From a shifted and rescale logistic to log-logistic, rescale, back to standard-logistic

With inverses printed in blue and derivatives printed in red. You can see that the functions get simplified if possible, which is quite neat.

loc = 1
scale = 0.3
alpha = exp(loc)
beta = 1 / scale
d1 <- dist_logistic(loc, scale)
d2 <- exp(d1)
d3 <- d2^beta / alpha^beta
d4 <- log(d3)
data.frame(dist = c(d1,d2,d3,d4),
           labels = c('d1','d2','d3','d4'),
           inverse = sapply(fget(c(d1,d2,d3,d4),inverse), function(x) deparse(body(x))),
           deriv = sapply(fget(c(d1,d2,d3,d4),deriv), function(x) deparse(body(x)))) %>% 
ggplot() + 
  stat_slab(aes(xdist = dist, y = labels), limits = c(-8,8), normalize = "groups") +
  theme_ggdist() +
  geom_text(aes(label = inverse, y = labels), x = -5, vjust = -5, col = "blue") +
  geom_text(aes(label = deriv, y = labels), x = 5, vjust = -5, col = "red")

**CHALLENGES**
a - In the logistic-distribution excerpt, list every object that is created with the <- operator.
b - Do these statements agree with the logistic-distribution excerpt? (i) Inverses are printed in red. (ii) The scale is set to 0.3. (iii) The slab limits run from -8 to 8. For each one, answer yes or no and quote the words that decide it.
c - Continue the logistic-distribution excerpt from its last line.
The records that come next are separate material and have no connection to the logistic-distribution excerpt.

**ENTRIES SHOWN**
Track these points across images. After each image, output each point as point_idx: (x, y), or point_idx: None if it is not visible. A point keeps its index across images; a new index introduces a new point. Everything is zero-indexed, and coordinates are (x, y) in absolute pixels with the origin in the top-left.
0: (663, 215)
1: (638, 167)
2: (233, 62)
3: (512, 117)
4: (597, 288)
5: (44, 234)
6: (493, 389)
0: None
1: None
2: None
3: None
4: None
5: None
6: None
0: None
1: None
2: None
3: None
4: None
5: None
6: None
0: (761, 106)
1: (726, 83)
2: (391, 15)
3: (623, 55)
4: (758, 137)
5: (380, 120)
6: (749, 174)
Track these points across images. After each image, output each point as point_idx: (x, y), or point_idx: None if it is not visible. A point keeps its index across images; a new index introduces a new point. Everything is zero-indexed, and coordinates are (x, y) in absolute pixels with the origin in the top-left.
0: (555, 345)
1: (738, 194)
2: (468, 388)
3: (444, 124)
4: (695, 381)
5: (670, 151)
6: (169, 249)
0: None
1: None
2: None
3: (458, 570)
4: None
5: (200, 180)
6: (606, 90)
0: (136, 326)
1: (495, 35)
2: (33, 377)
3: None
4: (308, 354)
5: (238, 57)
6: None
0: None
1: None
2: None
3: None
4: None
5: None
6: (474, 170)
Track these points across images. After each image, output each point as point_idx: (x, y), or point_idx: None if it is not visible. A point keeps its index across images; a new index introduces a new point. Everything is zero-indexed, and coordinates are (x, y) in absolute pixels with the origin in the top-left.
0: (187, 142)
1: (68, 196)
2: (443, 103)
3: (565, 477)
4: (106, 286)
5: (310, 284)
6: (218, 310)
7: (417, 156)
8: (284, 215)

**EXPECTED OUTPUTS**
a - d1, d2, d3, d4

b -
(i) No: "With inverses printed in blue and derivatives printed in red."
(ii) Yes: "scale = 0.3"
(iii) Yes: "limits = c(-8,8)"

c -
A pretty crazy transformation but it works

So I tried to push it as much as I could to break it with the following crazy transformation involving multiple custom nested functions, but it worked, and the derivative matches the output of WolframAlpha

### -------- a super complicated final case --------------
  # nested custom functions involved in further nested transformation
  inv_logit <- function(x) 1/(1 + exp(-x))
  coshsquared_inv_logit <- function(x) cosh(inv_logit(x))^2
  dist2 <- exp(2-1/log(2+coshsquared_inv_logit(d), base = 10)^(0.4+0.1))

  # get random values within the support and test the inverse
  lim <- field(support(dist2), 'lim')[[1]]
  v <- runif(10, lim[1], lim[2])
  res <- exp(2-1/log(2+coshsquared_inv_logit(v), base = 10)^(0.4+0.1))
  expect_equal(vec_data(dist2)[[1]]$inverse(res), v)

  # monstrous analytical derivative based on wolfram alpha
  an_deriv <- function(x) {
    term1 <- (log(10) * 10^(1/((log(x) - 2)^2)))
    term2 <- x * sqrt(10^(1/((log(x) - 2)^2)) - 3)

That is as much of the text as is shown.